[Pixel coordinate listings]

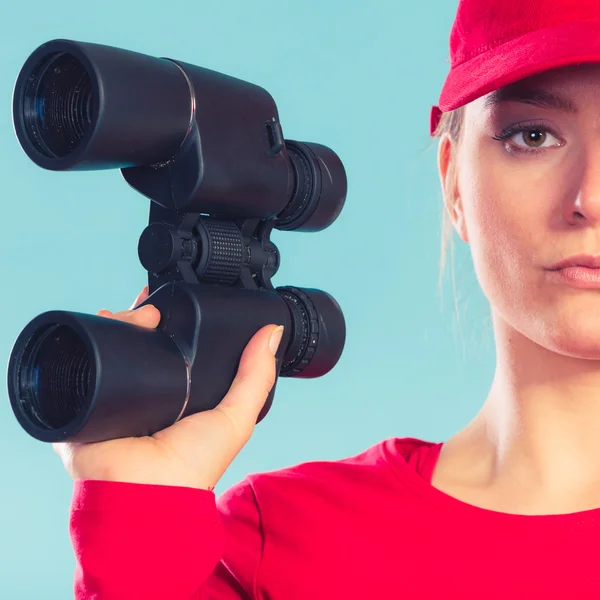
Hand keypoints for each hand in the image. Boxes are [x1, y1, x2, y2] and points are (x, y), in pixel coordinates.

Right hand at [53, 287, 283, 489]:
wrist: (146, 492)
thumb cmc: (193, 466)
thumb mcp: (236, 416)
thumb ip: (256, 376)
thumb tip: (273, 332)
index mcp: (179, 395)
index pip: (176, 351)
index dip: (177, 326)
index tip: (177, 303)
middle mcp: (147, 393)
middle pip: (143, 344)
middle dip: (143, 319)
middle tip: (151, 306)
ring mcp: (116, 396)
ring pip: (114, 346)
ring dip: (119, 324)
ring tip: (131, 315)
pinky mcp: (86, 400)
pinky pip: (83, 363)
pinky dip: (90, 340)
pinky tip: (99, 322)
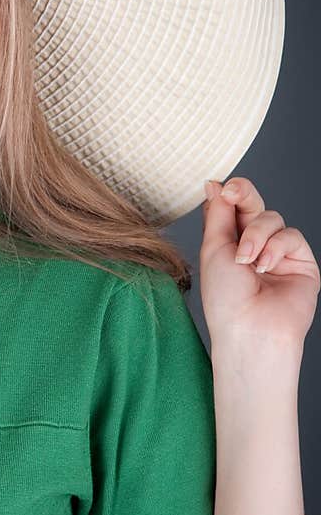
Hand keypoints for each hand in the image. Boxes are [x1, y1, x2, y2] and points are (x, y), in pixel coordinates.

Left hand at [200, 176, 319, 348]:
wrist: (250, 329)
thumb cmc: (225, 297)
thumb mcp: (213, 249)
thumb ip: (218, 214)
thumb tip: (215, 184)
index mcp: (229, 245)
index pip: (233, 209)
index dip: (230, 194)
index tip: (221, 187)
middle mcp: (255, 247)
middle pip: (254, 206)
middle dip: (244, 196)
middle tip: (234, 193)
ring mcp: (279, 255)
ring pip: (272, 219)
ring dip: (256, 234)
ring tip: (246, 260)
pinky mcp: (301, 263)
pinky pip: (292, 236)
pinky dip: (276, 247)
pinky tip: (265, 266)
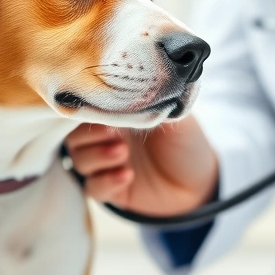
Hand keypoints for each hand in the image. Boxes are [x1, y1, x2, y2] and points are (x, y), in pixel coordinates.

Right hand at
* * *
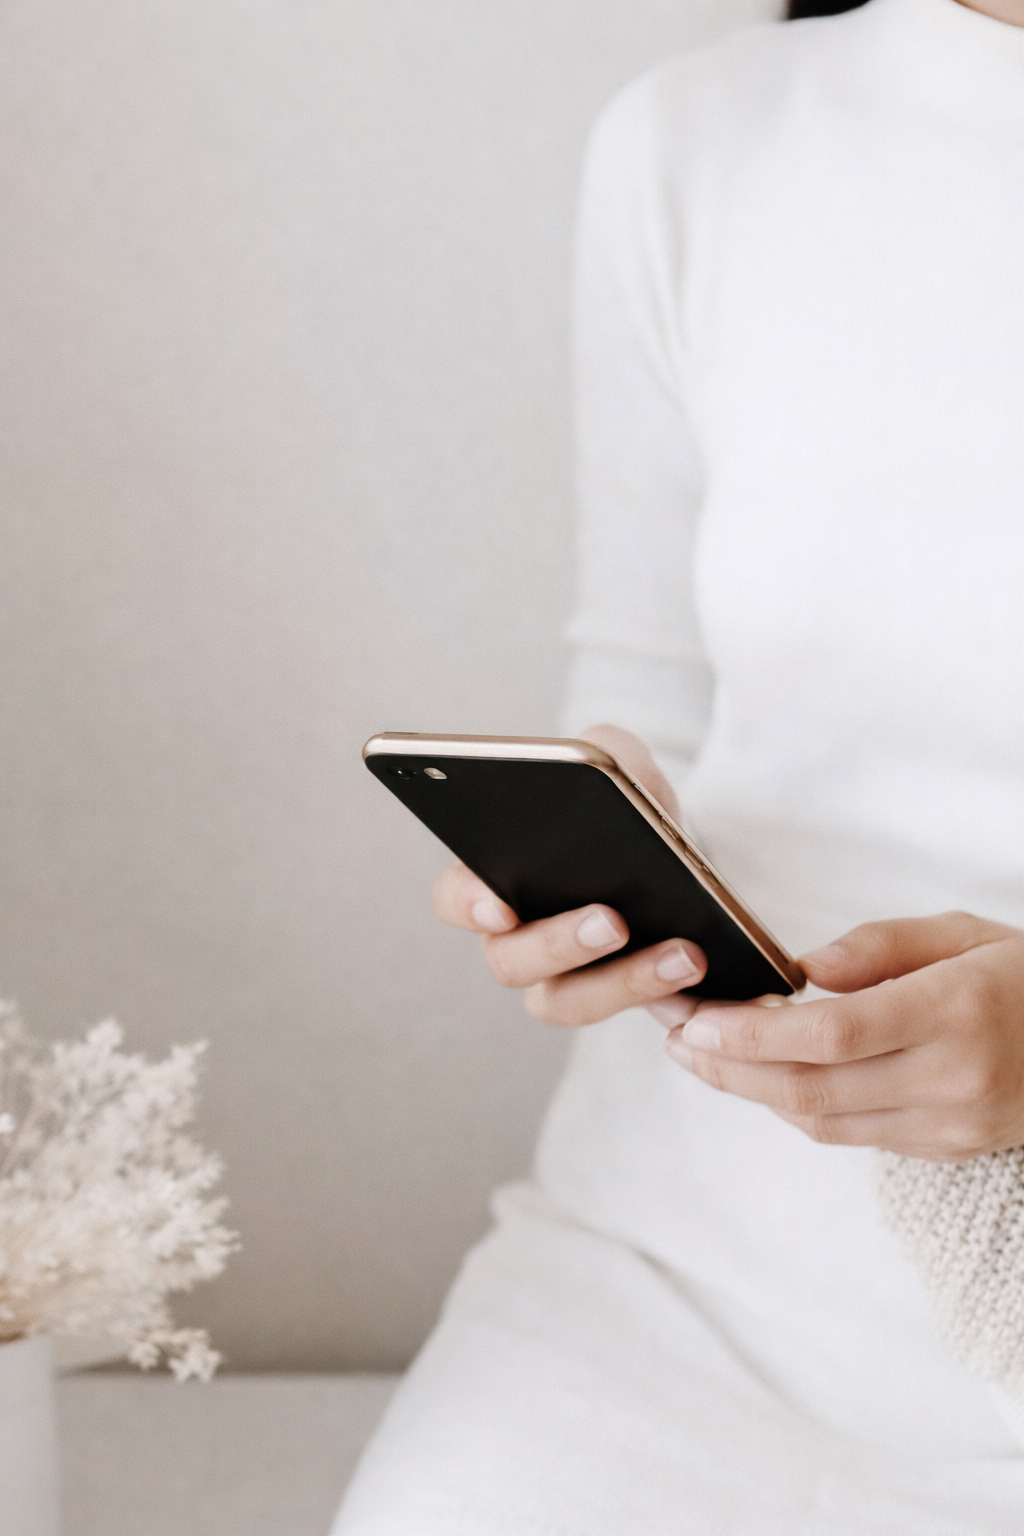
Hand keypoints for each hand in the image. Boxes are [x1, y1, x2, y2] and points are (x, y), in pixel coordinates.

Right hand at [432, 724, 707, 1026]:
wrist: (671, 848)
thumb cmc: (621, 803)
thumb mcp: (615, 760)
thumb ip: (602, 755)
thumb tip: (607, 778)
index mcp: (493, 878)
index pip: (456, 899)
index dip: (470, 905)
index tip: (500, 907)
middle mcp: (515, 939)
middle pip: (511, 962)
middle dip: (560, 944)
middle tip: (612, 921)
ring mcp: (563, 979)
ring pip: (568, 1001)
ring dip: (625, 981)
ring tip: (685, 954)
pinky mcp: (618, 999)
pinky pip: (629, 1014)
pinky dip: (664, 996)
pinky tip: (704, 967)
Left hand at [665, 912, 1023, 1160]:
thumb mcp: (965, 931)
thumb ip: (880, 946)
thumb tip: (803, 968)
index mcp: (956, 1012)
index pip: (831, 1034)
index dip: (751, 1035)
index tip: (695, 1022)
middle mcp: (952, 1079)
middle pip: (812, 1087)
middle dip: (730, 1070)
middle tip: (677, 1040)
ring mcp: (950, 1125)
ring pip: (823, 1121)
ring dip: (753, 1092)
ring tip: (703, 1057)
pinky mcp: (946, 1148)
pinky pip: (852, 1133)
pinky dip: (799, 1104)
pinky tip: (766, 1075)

[Your task] Every line above from the line with "index tip: (695, 1022)" to the line with "pinky tip: (766, 1075)" is wanted, ends included; write them out exactly and add no other line.

[Problem solution]
index tip: (695, 1022)
middle mcp: (952, 1079)
middle pip: (812, 1087)
middle dip: (730, 1070)
middle tip: (677, 1040)
ring mcp: (950, 1125)
ring pip: (823, 1121)
ring dip: (753, 1092)
ring tip: (703, 1057)
pinky mcp: (946, 1148)
pinky pip: (852, 1133)
pinky dip: (799, 1104)
pinky tip: (766, 1075)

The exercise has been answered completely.